Received 25 May 2017; Revised 19 July 2017; Accepted 26 July 2017; Published 6 September 2017

Academic Editor: Oscar Reinoso

Copyright © 2017 Kai Zhao et al. This is an open access article distributed under the Creative Commons Attribution License, which permits unrestricted use, distribution, and reproduction in any medium, provided the original work is properly cited.

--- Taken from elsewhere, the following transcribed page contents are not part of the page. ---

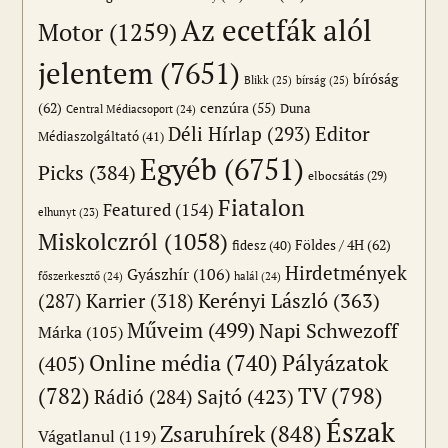
Az ecetfák alól
Motor
(1259)
jelentem
(7651)
bíróság
Blikk
(25)
bírság
(25)
(62)
cenzúra
(55)
Duna
Central Médiacsoport
(24)
Editor
Déli Hírlap
(293)
Médiaszolgáltató
(41)
Egyéb
(6751)
Picks
(384)
elbocsátás
(29)
Fiatalon
Featured
(154)
elhunyt
(23)
Miskolczról
(1058)
Földes / 4H
(62)
fidesz
(40)
Hirdetmények
Gyászhír
(106)
főszerkesztő
(24)
halál
(24)
(287)
Karrier
(318)
Kerényi László
(363)
Műveim
(499)
Napi Schwezoff
Márka
(105)
Online média
(740)
Pályázatok
(405)
(782)
TV
(798)
Sajtó
(423)
Rádió
(284)
Észak
Zsaruhírek
(848)
Vágatlanul
(119)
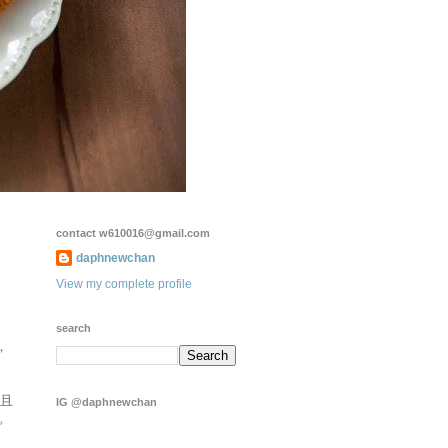
contact w610016@gmail.com
daphnewchan
View my complete profile
search
，
，且
IG @daphnewchan
。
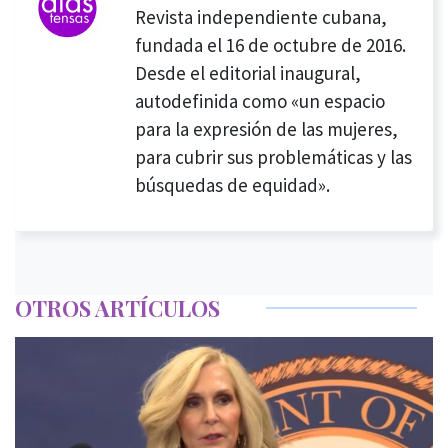
Revista independiente cubana,
fundada el 16 de octubre de 2016.
Desde el editorial inaugural,
autodefinida como «un espacio
para la expresión de las mujeres,
para cubrir sus problemáticas y las
búsquedas de equidad».
OTROS ARTÍCULOS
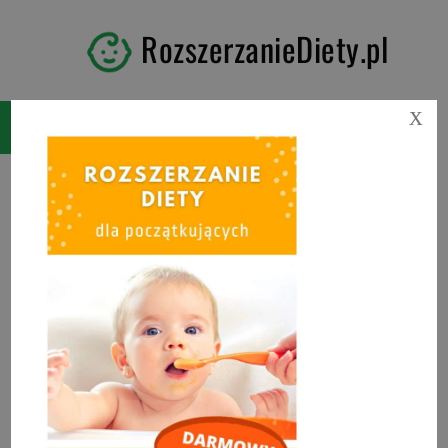
RozszerzanieDiety.pl
X
Poradniki
Promocja!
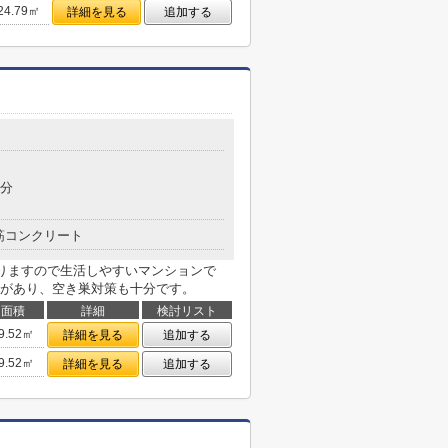
24.79㎡
詳細を見る
追加する
7分
筋コンクリート
ありますので生活しやすいマンションで
があり、空き巣対策も十分です。
面積
詳細
検討リスト
9.52㎡
詳細を見る
追加する
9.52㎡
詳細を見る
追加する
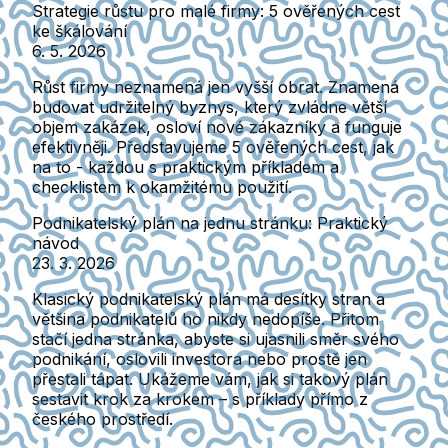
Strategie růstu pro malé firmy: 5 ověřených cest
ke škálování
6. 5. 2026
Růst firmy neznamená jen vyšší obrat. Znamená
budovat udržitelný byznys, který zvládne větší
objem zakázek, osloví nové zákazníky a funguje
efektivněji. Představujeme 5 ověřených cest, jak
na to - každou s praktickým příkladem a
checklistem k okamžitému použití.
Podnikatelský plán na jednu stránku: Praktický
návod
23. 3. 2026
Klasický podnikatelský plán má desítky stran a
většina podnikatelů ho nikdy nedopíše. Přitom
stačí jedna stránka, abyste si ujasnili směr svého
podnikání, oslovili investora nebo prostě jen
přestali tápat. Ukážeme vám, jak si takový plán
sestavit krok za krokem – s příklady přímo z
českého prostředí.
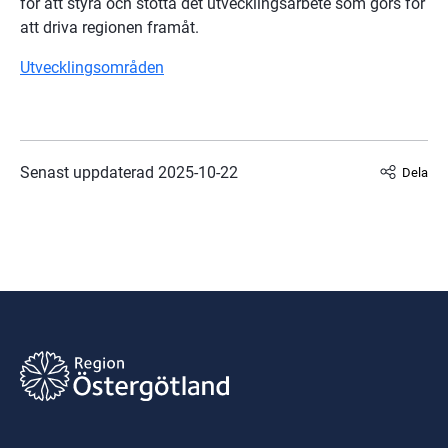
för att styra och stötta det utvecklingsarbete som görs för 
att driva regionen framåt.
Utvecklingsområden
Senast uppdaterad 
2025-10-22
Dela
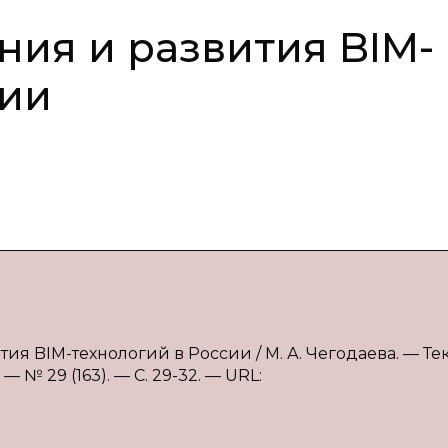
ния и развития BIM-
сии
ия BIM-технологий в России / М. А. Чегодаева. — Текс
 № 29 (163). — С. 29-32. — URL:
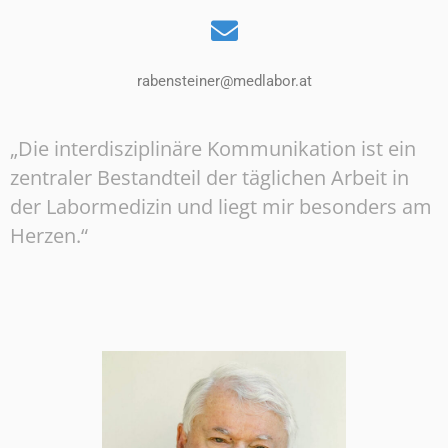
rabensteiner@medlabor.at
„Die interdisziplinäre Kommunikation ist ein
zentraler Bestandteil der täglichen Arbeit in
der Labormedizin und liegt mir besonders am
Herzen.“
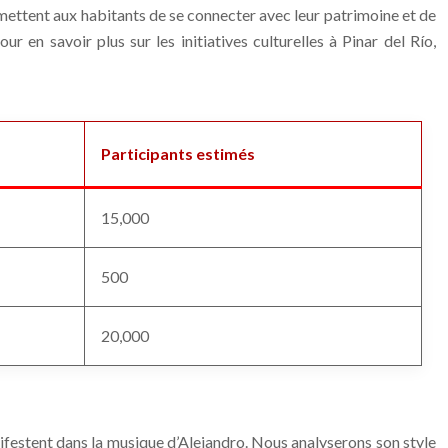
ermettent aux habitants de se connecter avec leur patrimoine et de
 en savoir plus sur les initiatives culturelles à Pinar del Río,
Participants estimés
15,000
500
20,000
manifestent dans la musique d’Alejandro. Nous analyserons son style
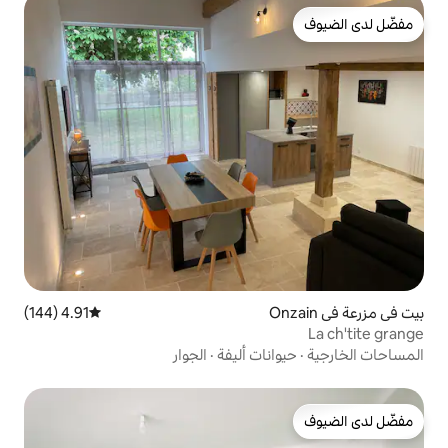
4.91 (144)
متوسط التقييم 4.91 من 5، 144 مراجعات
ات أليفة
·
الجوار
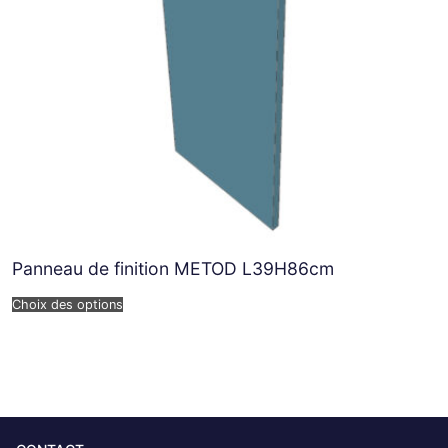
Panneau de finition METOD L39H86cm
Choix des options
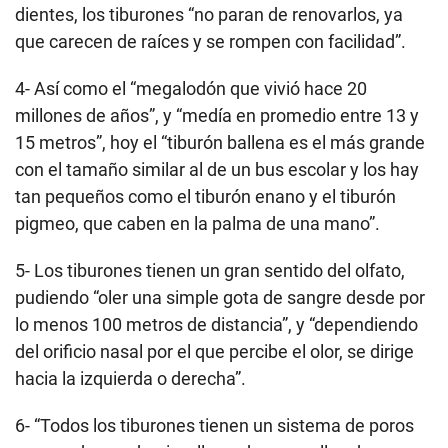
dientes, los tiburones “no paran de renovarlos, ya
que carecen de raíces y se rompen con facilidad”.
4- Así como el “megalodón que vivió hace 20
millones de años”, y “medía en promedio entre 13 y
15 metros”, hoy el “tiburón ballena es el más grande
con el tamaño similar al de un bus escolar y los hay
tan pequeños como el tiburón enano y el tiburón
pigmeo, que caben en la palma de una mano”.
5- Los tiburones tienen un gran sentido del olfato,
pudiendo “oler una simple gota de sangre desde por
lo menos 100 metros de distancia”, y “dependiendo
del orificio nasal por el que percibe el olor, se dirige
hacia la izquierda o derecha”.
6- “Todos los tiburones tienen un sistema de poros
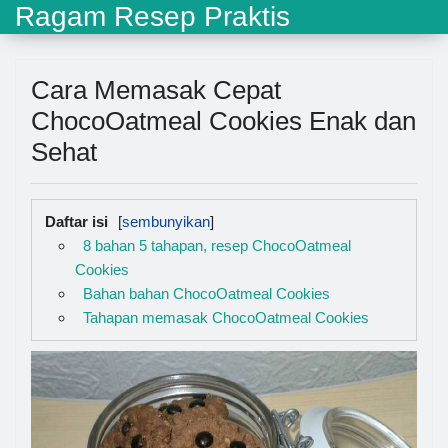
Ragam Resep Praktis
Cara Memasak Cepat
ChocoOatmeal Cookies Enak dan
Sehat
Daftar isi
8 bahan 5 tahapan, resep ChocoOatmeal
Cookies
Bahan bahan ChocoOatmeal Cookies
Tahapan memasak ChocoOatmeal Cookies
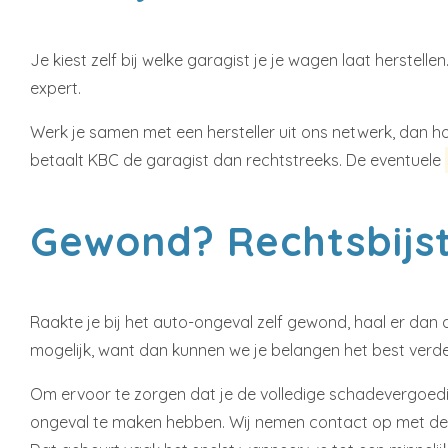
Je kiest zelf bij welke garagist je je wagen laat herste
expert.
Werk je samen met een hersteller uit ons netwerk, dan h
betaalt KBC de garagist dan rechtstreeks. De eventuele
Gewond? Rechtsbijs
Raakte je bij het auto-ongeval zelf gewond, haal er dan 
mogelijk, want dan kunnen we je belangen het best verde
Om ervoor te zorgen dat je de volledige schadevergoeding
ongeval te maken hebben. Wij nemen contact op met de 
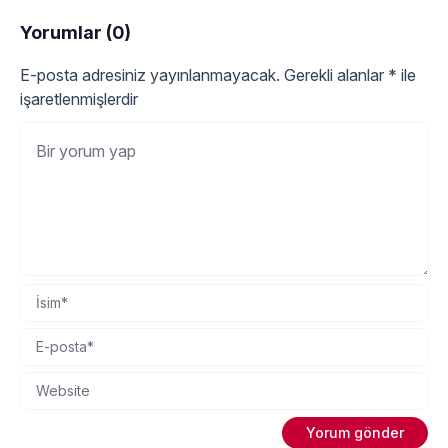
Yorumlar (0)
E-posta adresiniz yayınlanmayacak.
Gerekli alanlar
*
ile
işaretlenmişlerdir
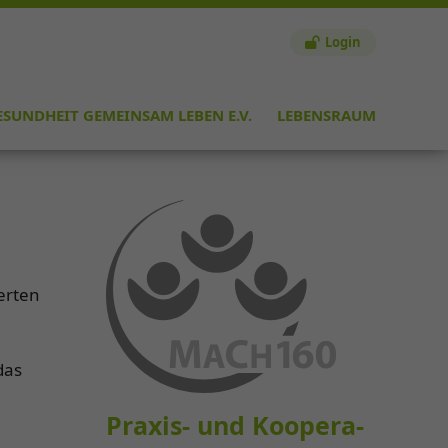
Login
ESUNDHEIT GEMEINSAM LEBEN E.V.
LEBENSRAUM
erten
das
Pra­xis- und Ko­ope­ra­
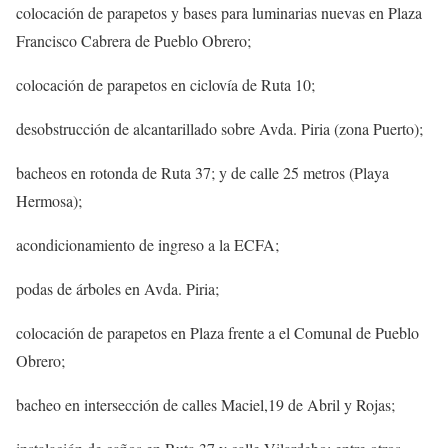
colocación de parapetos y bases para luminarias nuevas en Plaza
Francisco Cabrera de Pueblo Obrero;
colocación de parapetos en ciclovía de Ruta 10;
desobstrucción de alcantarillado sobre Avda. Piria (zona Puerto);
bacheos en rotonda de Ruta 37; y de calle 25 metros (Playa
Hermosa);
acondicionamiento de ingreso a la ECFA;
podas de árboles en Avda. Piria;
colocación de parapetos en Plaza frente a el Comunal de Pueblo
Obrero;
bacheo en intersección de calles Maciel,19 de Abril y Rojas;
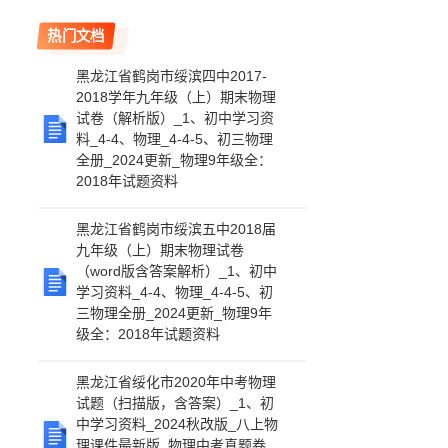
热门文档
黑龙江省鹤岗市绥滨四中2017-
2018学年九年级（上）期末物理
试卷（解析版）_1、初中学习资
料_4-4、物理_4-4-5、初三物理
全册_2024更新_物理9年级全：
2018年试题资料
黑龙江省鹤岗市绥滨五中2018届
九年级（上）期末物理试卷
（word版含答案解析）_1、初中
学习资料_4-4、物理_4-4-5、初
三物理全册_2024更新_物理9年
级全：2018年试题资料
黑龙江省绥化市2020年中考物理
试题（扫描版，含答案）_1、初
中学习资料_2024秋改版_八上物
理课件最新版_物理中考真题卷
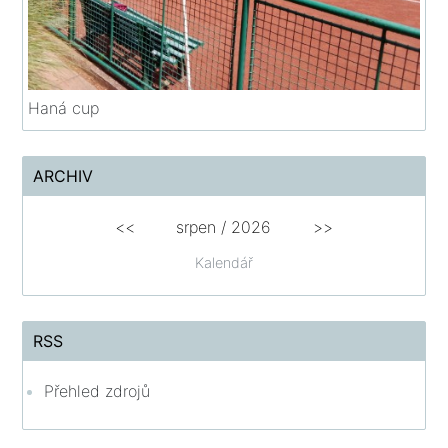
Haná cup
ARCHIV
<<
srpen
/
2026
>>
Kalendář
RSS
Přehled zdrojů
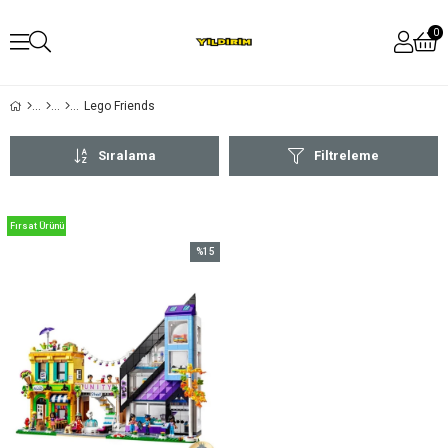
0
Lego Friends
Sıralama
Filtreleme
Fırsat Ürünü
%15
İndirim
%15İndirim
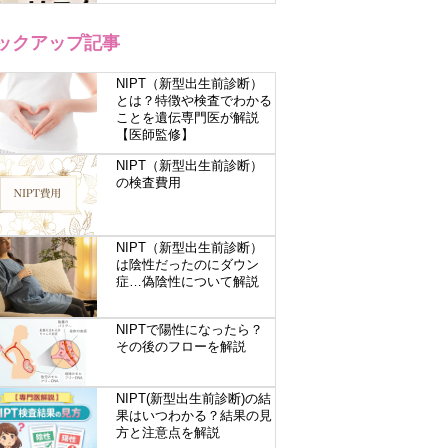
ックアップ記事
NIPT（新型出生前診断）
とは？特徴や検査でわかる
ことを遺伝専門医が解説
【医師監修】
NIPT（新型出生前診断）
の検査費用
NIPT（新型出生前診断）
は陰性だったのにダウン
症…偽陰性について解説
NIPTで陽性になったら？
その後のフローを解説
NIPT(新型出生前診断)の結
果はいつわかる？結果の見
方と注意点を解説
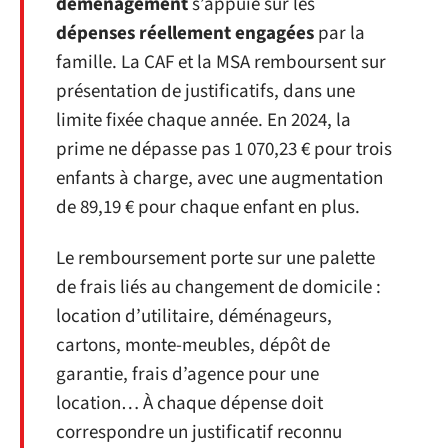
déménagement
s’appuie sur les
dépenses réellement engagées
par la
famille. La CAF et la MSA remboursent sur
présentation de justificatifs, dans une
limite fixée chaque année. En 2024, la
prime ne dépasse pas 1 070,23 € pour trois
enfants à charge, avec une augmentation
de 89,19 € pour chaque enfant en plus.
Le remboursement porte sur une palette
de frais liés au changement de domicile :
location d’utilitaire, déménageurs,
cartons, monte-meubles, dépôt de
garantie, frais d’agence pour une
location… À chaque dépense doit
correspondre un justificatif reconnu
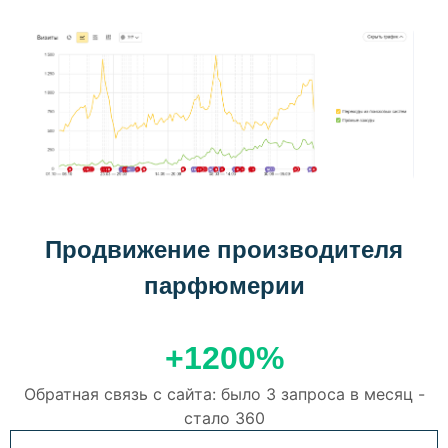
Продвижение производителя
парфюмерии
+1200%
Обратная связь с сайта: было 3 запроса в месяц -
стало 360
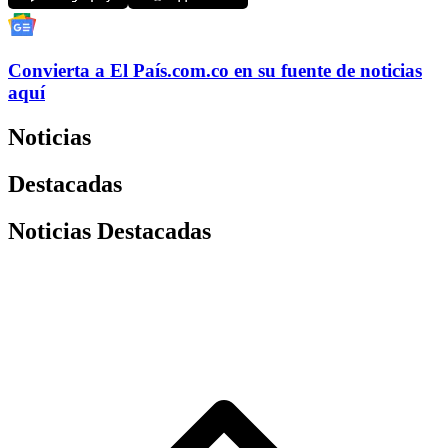
Convierta a
El País
.com.co
en su fuente de noticias
aquí
Noticias
Destacadas
Noticias Destacadas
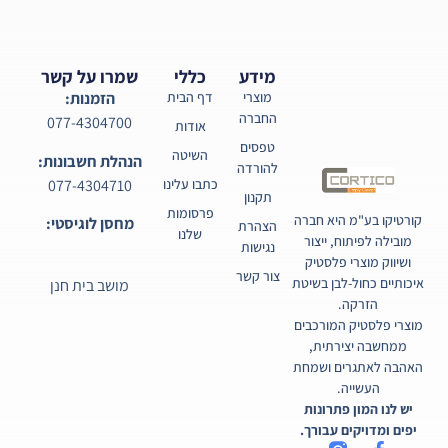
מידע
כללי
שמרו על קשר
מוצרי
דף הבית
הזמנות:
החברה
077-4304700
אודות
טפסים
השיטה
הנהלת חשבונות:
להורדה
077-4304710
כתבו עלינו
תקנון
פרסומות
קורטיקו בע"מ היא חברה
מחסן לוגיסטי:
הצהרת
שלנו
מובילה לפיתוח, ייצור
נגישות
ושיווק מוצרי פלסטיק
צור קשר
איכותיים כחול-לבן בשיטת
מושב בית חנן
הזרקה.
מוצרי פלסטיק המורכבים
ממחשבה יצירתית,
האהבה לאתגרים ושמחת
העשייה.
יש לנו המון פתרונות
יפים ומדויקים עבורך.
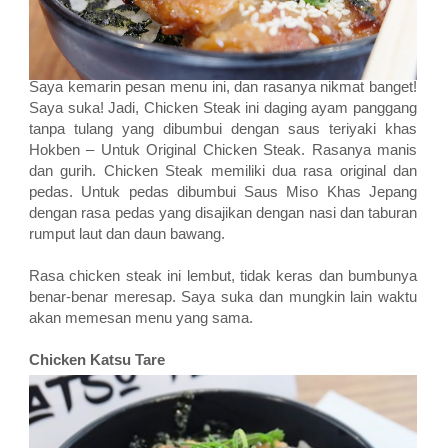
Saya kemarin pesan menu ini, dan rasanya nikmat banget!
Saya suka! Jadi, Chicken Steak ini daging ayam panggang
tanpa tulang yang dibumbui dengan saus teriyaki khas
Hokben – Untuk Original Chicken Steak. Rasanya manis
dan gurih. Chicken Steak memiliki dua rasa original dan
pedas. Untuk pedas dibumbui Saus Miso Khas Jepang
dengan rasa pedas yang disajikan dengan nasi dan taburan
rumput laut dan daun bawang.
Rasa chicken steak ini lembut, tidak keras dan bumbunya
benar-benar meresap. Saya suka dan mungkin lain waktu
akan memesan menu yang sama.
Chicken Katsu Tare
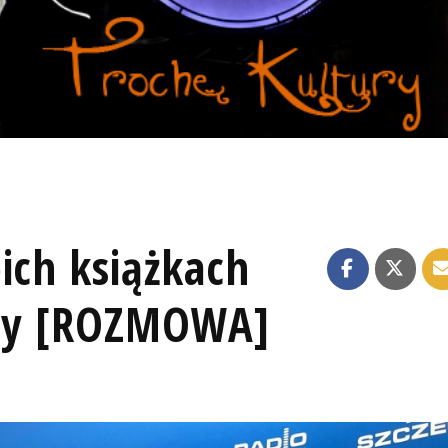
ich książkach
ieży [ROZMOWA]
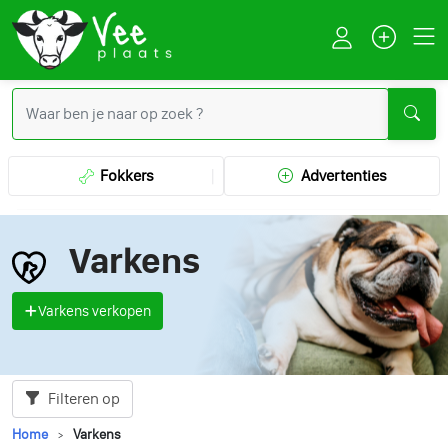
Fokkers
Advertenties
Varkens
Varkens verkopen
Filteren op
Home
Varkens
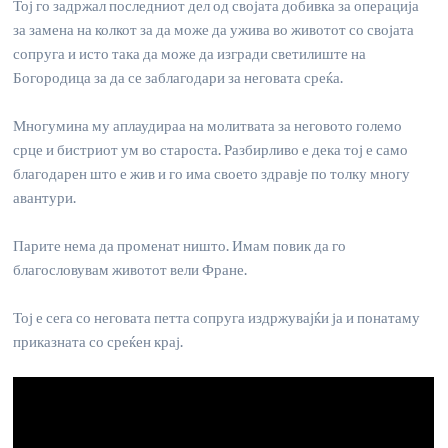
Тој го задржал последниот дел од својата добивка за операција
за замена на колкот за да може да ужива во животот со својата
сопруга и исто така да може да изгради светилиште на
Богородица за да се заблагодари за неговата среќа.
Многумина му аплаудираа на молитвата за неговото големо
срце и бистриот ум во староста. Разбирливо е дека тој е само
благодарен што е жив и го има своето здравје по толку многу
авантури.
Парите нема да променат ништо. Имам повик да го
благословувам животот вели Фране.
Тој е сега со неговата петта сопруга издржувајќи ја и понатаму
приказната со среќен крај.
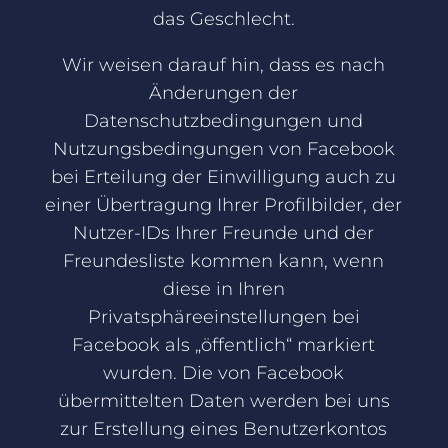
das Geschlecht.
Wir weisen darauf hin, dass es nach
Änderungen der
Datenschutzbedingungen und
Nutzungsbedingungen von Facebook
bei Erteilung der Einwilligung auch zu
einer Übertragung Ihrer Profilbilder, der
Nutzer-IDs Ihrer Freunde und der
Freundesliste kommen kann, wenn
diese in Ihren
Privatsphäreeinstellungen bei
Facebook als „öffentlich“ markiert
wurden. Die von Facebook
übermittelten Daten werden bei uns
zur Erstellung eines Benutzerkontos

Mobile robots that operate in real-world environments interact with the surroundings to generate complex acoustics and vibration signals, which carry rich information about the terrain. This paper presents a new terrain classification framework that utilizes both acoustics and vibration signals resulting from the robot-terrain interaction. As an alternative to handcrafted domain-specific feature extraction, a two-stage feature selection method combining ReliefF and mRMR algorithms was developed to select optimal feature subsets that carry more discriminative information. As different data sources can provide complementary information, a multiclassifier combination method was proposed by considering a priori knowledge and fusing predictions from five data sources: one acoustic data source and four vibration data sources. In this study, four conceptually different classifiers were employed to perform the classification, each with a different number of optimal features. Signals were collected using a tracked robot moving at three different speeds on six different terrains. The new framework successfully improved classification performance of different classifiers using the newly developed optimal feature subsets. The greater improvement was observed for robot traversing at lower speeds.